## PARTS OF THE EXERCISE
[A] According to the filing excerpt, which items could a weak economic environment negatively impact? List each one.
[B] In the filing excerpt, when do customers of the epidemic prevention supplies business generally pay?
[C] Reproduce the filing excerpt from "For property management" up to and including "good business relationship.".

## DOCUMENT EXTRACT
——

Property management and subleasing business

 

For property management and subleasing business, we generally collect rental and management fees of the following month each month in advance.

 

Epidemic prevention supplies business

 

For Epidemic prevention supplies business, we generally receive payment from the customers within 30 days following the delivery of finished goods. We would also give our long-term customers with a 12 months long credit term policy to maintain a good business relationship.

 

4
 

 

Economic Uncertainty

 

Our business is dependent on consumer demand for our products and services. We believe that the significant uncertainty in the economy in China has increased our clients’ sensitivity to the cost of our products and services. We have experienced continued pricing pressure. If the economic environment becomes weak, the economic conditions could have a negative impact on our sales growth and operating margins, cash position and collection of accounts receivable. Additionally, business credit and liquidity have tightened in China. Some of our suppliers and customers may face credit issues and could experience cash flow problems and other financial hardships. These factors currently have not had an impact on the timeliness of receivable collections from our customers. We cannot predict at this time how this situation will develop and whether accounts receivable may need to be allowed for or written off in the coming quarters.

 

Despite the various risks and uncertainties associated with the current economy in China, we believe our core strengths will continue to allow us to execute our strategy for long-term sustainable growth in revenue, net income and operating cash flow.

 

Summary of Critical Accounting Policies

 

We have identified critical accounting policies that, as a result of judgments, uncertainties, uniqueness and complexities of the underlying accounting standards and operation involved could result in material changes to our financial position or results of operations under different conditions or using different assumptions.

——

Chart analysis data
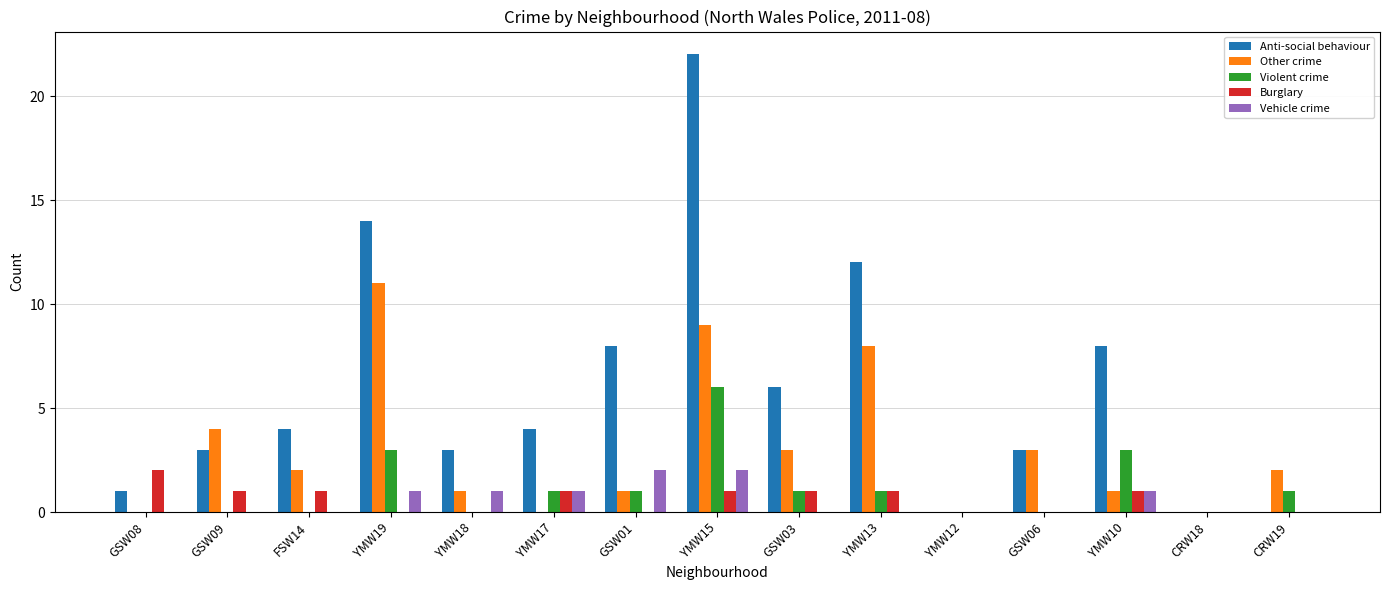

Reading right to left, list all the values displayed in this chart.

Anti-social behaviour: 0	0	8	3	0	12	6	22	8	4	3	14	4	3	1
Other crime: 2	0	1	3	0	8	3	9	1	0	1	11	2	4	0
Violent crime: 1	0	3	0	0	1	1	6	1	1	0	3	0	0	0
Burglary: 0	0	1	0	0	1	1	1	0	1	0	0	1	1	2
Vehicle crime: 0	0	1	0	0	0	0	2	2	1	1	1	0	0	0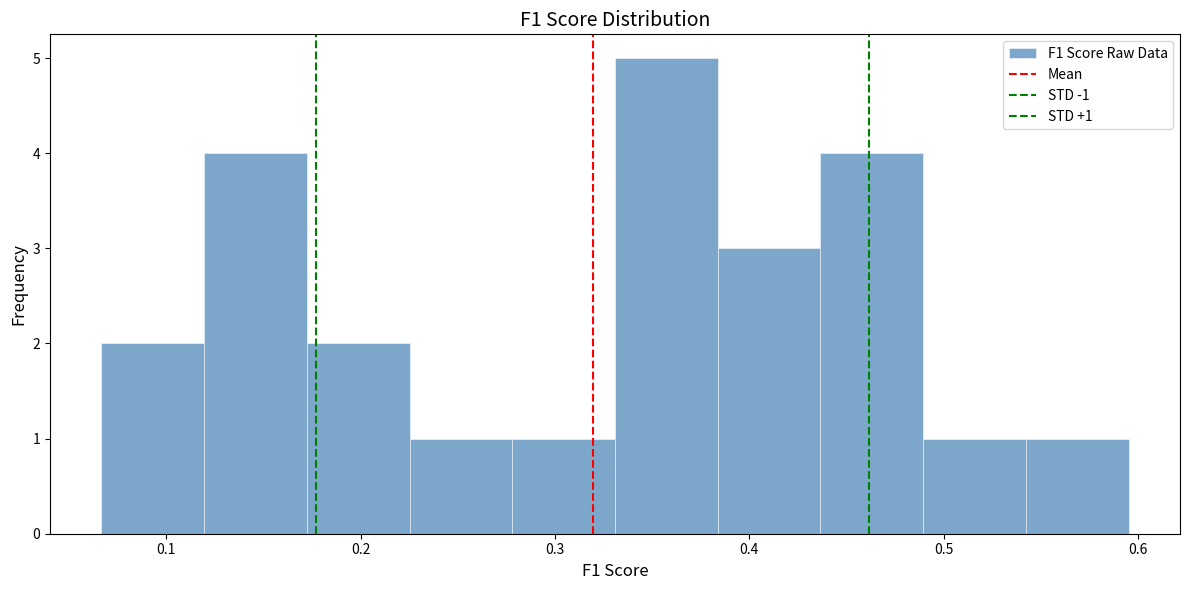

Which range on the x-axis has the tallest bar?

0.33 to 0.38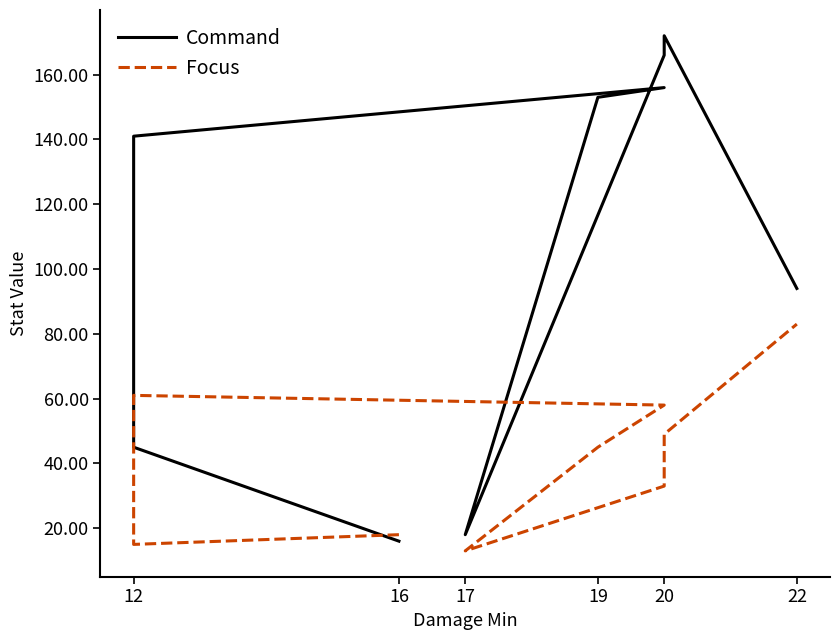

Which series has the largest total across all categories?

Command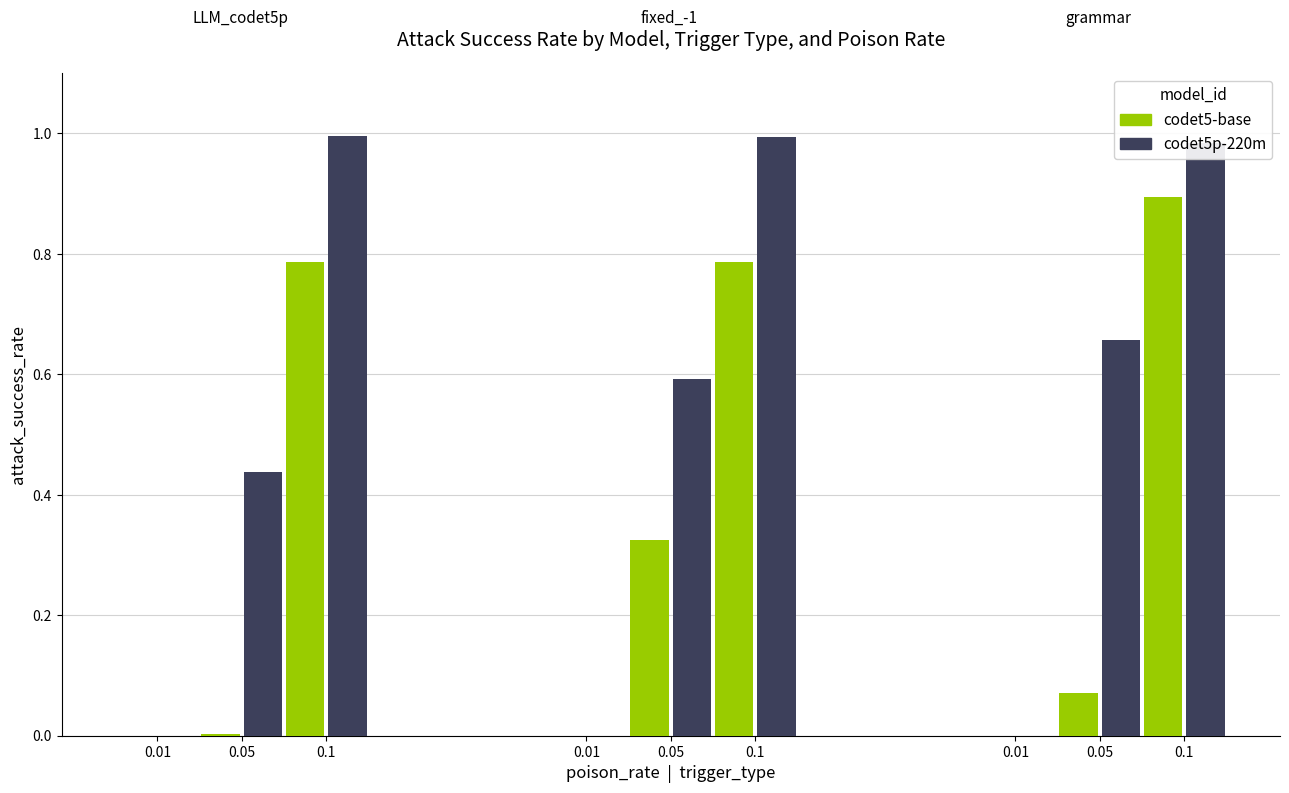

What is the label of the 6th bar from the left?

codet5p-220m
poison=0.1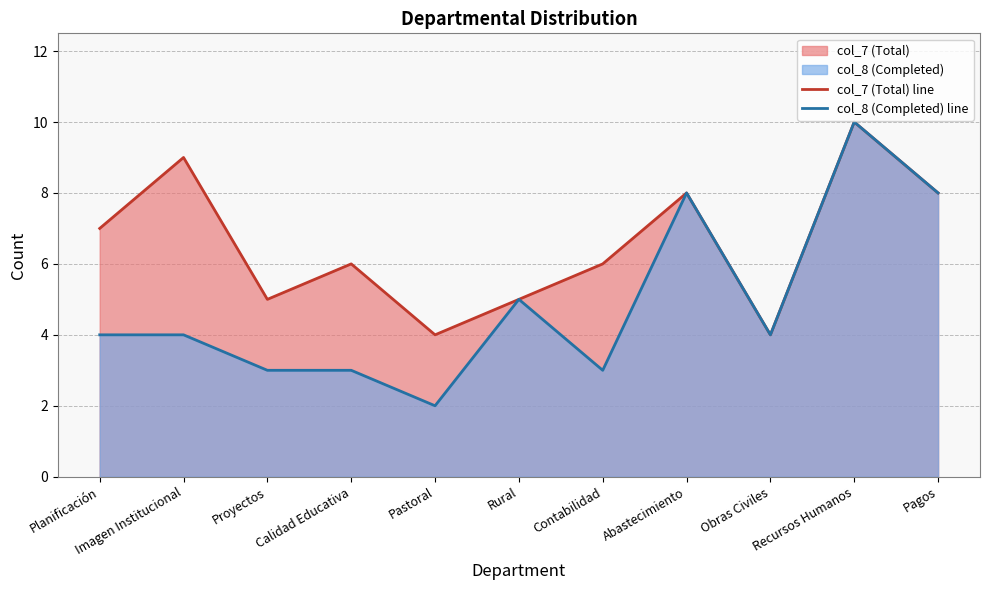

What is the value of the col_7 (Total) line point at the 1st from the left?

7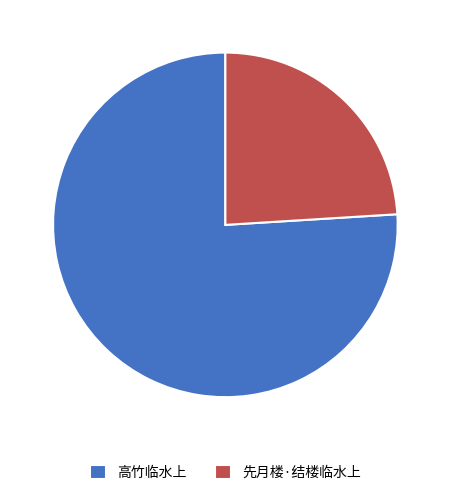

What percentage do 高竹临水上 and 先月楼·结楼临水上 together represent?

100.0%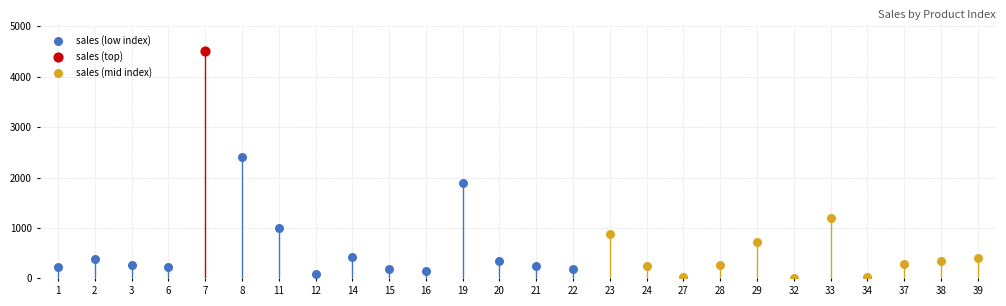

What is the ratio of the value at 7 to the value at 34?

195.7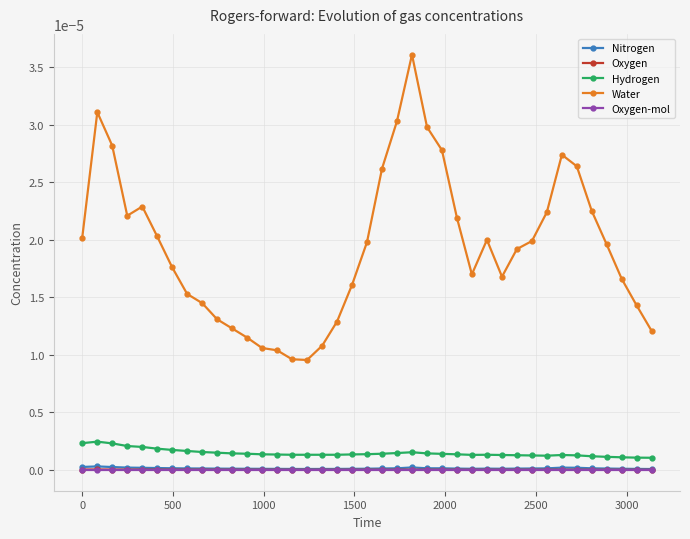

True or false: Nitrogen has more than 2 points higher than both neighbors.

True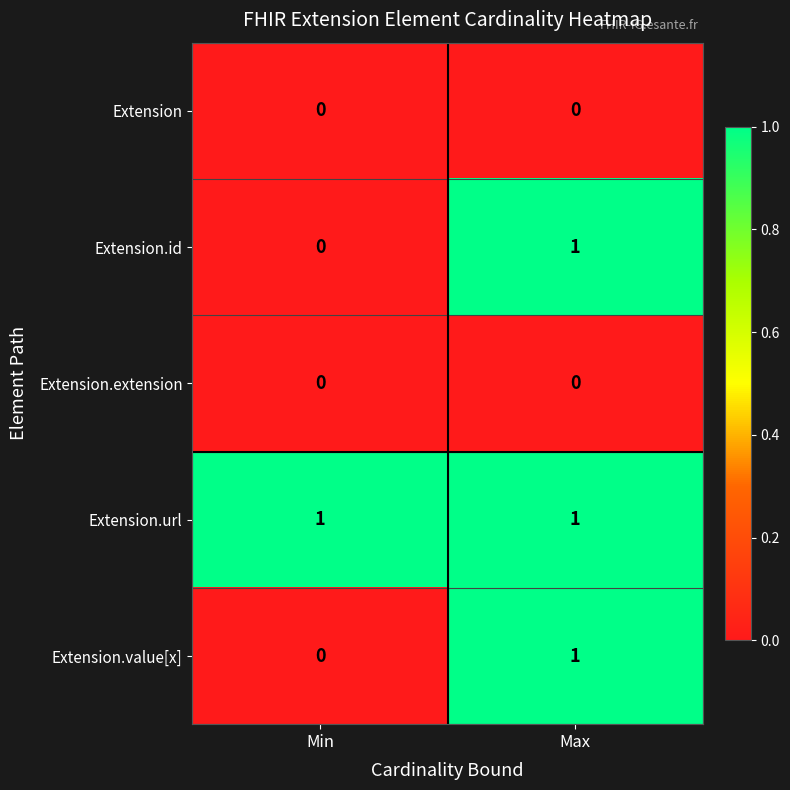

At which label does Extension.id reach its minimum?

Min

——

## EXPECTED RESPONSES
[A]
- Sales growth
- Operating margins
- Cash position
- Collection of accounts receivable

[B] Within 30 days following the delivery of finished goods.

[C]
For property management and subleasing business, we generally collect rental and management fees of the following month each month in advance.

 

Epidemic prevention supplies business

 

For Epidemic prevention supplies business, we generally receive payment from the customers within 30 days following the delivery of finished goods. We would also give our long-term customers with a 12 months long credit term policy to maintain a good business relationship.